# Records for this task
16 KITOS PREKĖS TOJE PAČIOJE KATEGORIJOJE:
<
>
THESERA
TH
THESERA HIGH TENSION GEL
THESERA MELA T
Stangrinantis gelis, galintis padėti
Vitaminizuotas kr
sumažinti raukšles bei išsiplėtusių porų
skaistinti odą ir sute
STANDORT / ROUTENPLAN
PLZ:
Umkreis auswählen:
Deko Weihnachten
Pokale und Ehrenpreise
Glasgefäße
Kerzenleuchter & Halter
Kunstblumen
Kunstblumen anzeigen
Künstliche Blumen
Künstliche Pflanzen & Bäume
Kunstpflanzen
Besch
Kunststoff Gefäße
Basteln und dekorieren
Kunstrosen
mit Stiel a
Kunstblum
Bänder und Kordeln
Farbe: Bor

# Work order
In full and word for word, set down the records shown above.

# Response to the task
16 KITOS PREKĖS TOJE PAČIOJE KATEGORIJOJE:
<
>
THESERA
TH
THESERA HIGH TENSION GEL
THESERA MELA T
Stangrinantis gelis, galintis padėti
Vitaminizuotas kr
sumažinti raukšles bei išsiplėtusių porų
skaistinti odą ir sute
STANDORT / ROUTENPLAN
PLZ:
Umkreis auswählen:
Deko Weihnachten
Pokale und Ehrenpreise
Glasgefäße
Kerzenleuchter & Halter
Kunstblumen
Kunstblumen anzeigen
Künstliche Blumen
Künstliche Pflanzen & Bäume
Kunstpflanzen
Besch
Kunststoff Gefäße
Basteln und dekorieren
Kunstrosen
mit Stiel a
Kunstblum
Bänder und Kordeln
Farbe: Bor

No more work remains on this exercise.